A propos de Cloudwatt 
Cloudwatt met la puissance numérique à la disposition des entreprises, petites et grandes, privées ou publiques, en fournissant des services simples et économiques de stockage des données et de calcul informatique avec une attention forte sur la sécurité, la transparence, la réversibilité, la localisation des données et le coût. Sa mission est de répondre à toutes les entreprises et autres acteurs professionnels (publics ou privés) en quête de nouveaux modèles économiques.
www.cloudwatt.fr

(1) Bernard Benhamou est l’auteur du rapport «Le Projet, Proxima : Pour une appropriation de l’Internet à l’École et dans les Familles». Il a été le concepteur de « Passeport pour le Cybermonde » première exposition entièrement en réseau à la Cité des Sciences et de l’Industrie (1997).

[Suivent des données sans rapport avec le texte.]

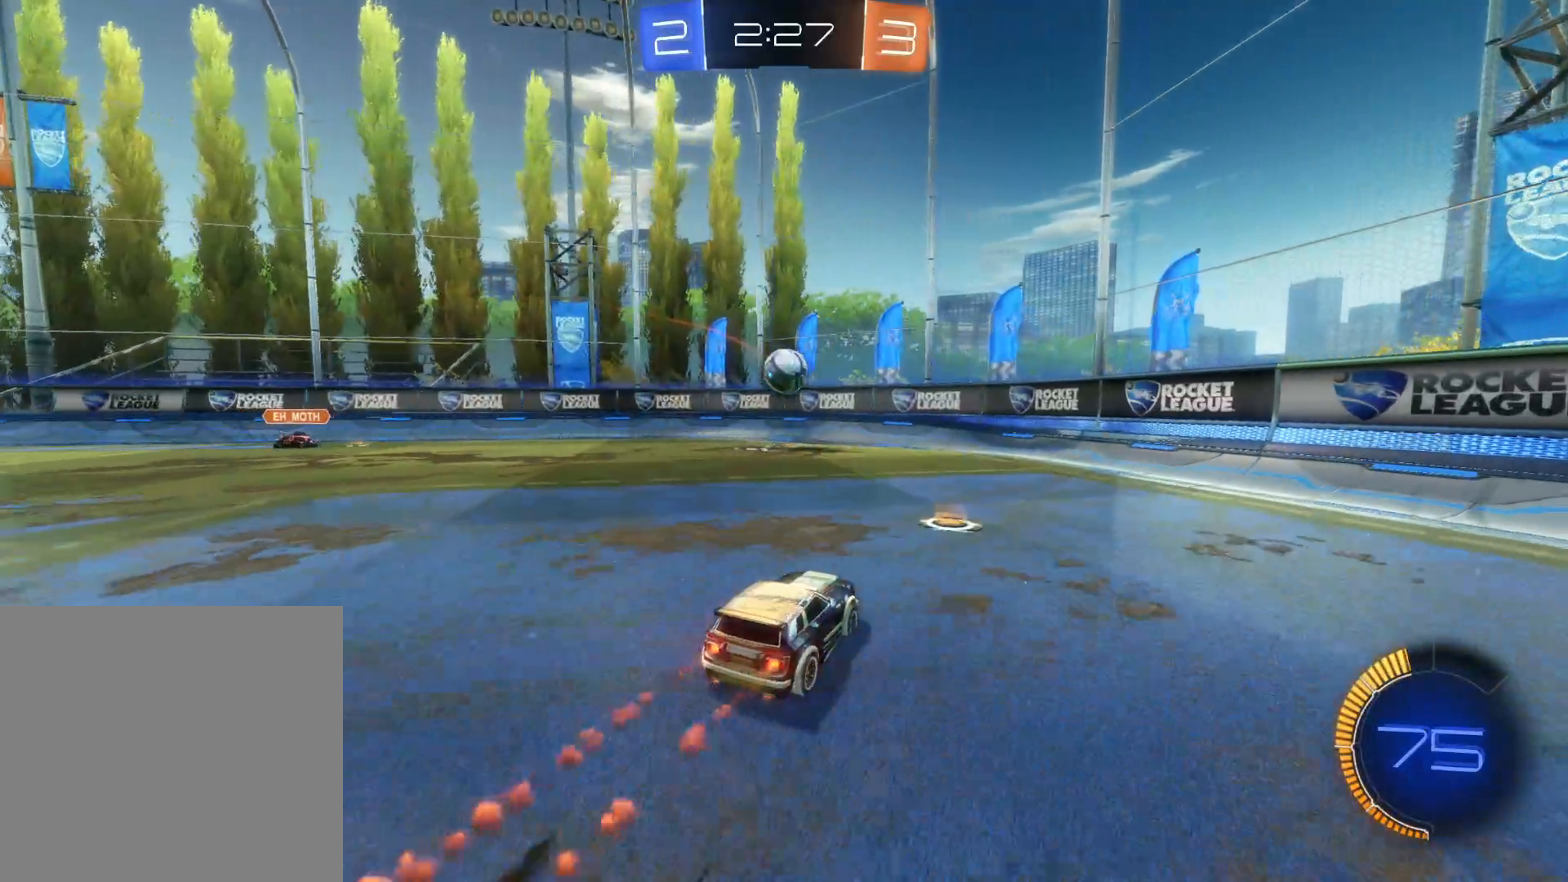
{"buttons": ["CROSS", "CIRCLE", "R2"], "left_stick": "left", "right_stick": "center", "events": [[67, "CIRCLE", "up"], [133, "left_stick", "down-left"], [217, "L1", "down"], [233, "CIRCLE", "down"], [233, "CROSS", "down"], [400, "left_stick", "left"], [450, "L1", "up"]]}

Parutions dans le domaine des technologies de l’information : Internet et l’échange gratuit : “Quelle place dans la société de l’information ? “, Conférence au Collège de France, Revue “Problèmes économiques” - N°2939 janvier 2008; Les Nouveaux Enjeux de la Gouvernance de l’Internet, Regards sur l’actualité, Documentation Française n.327 Janvier 2007; Internet et Souveraineté : La gouvernance de la Société de l’Information (co-écrit avec Laurent Sorbier), Revue Politique Étrangère IFRI Septembre 2006; Organiser l’architecture de l’Internet, Revue Esprit (mai 2006).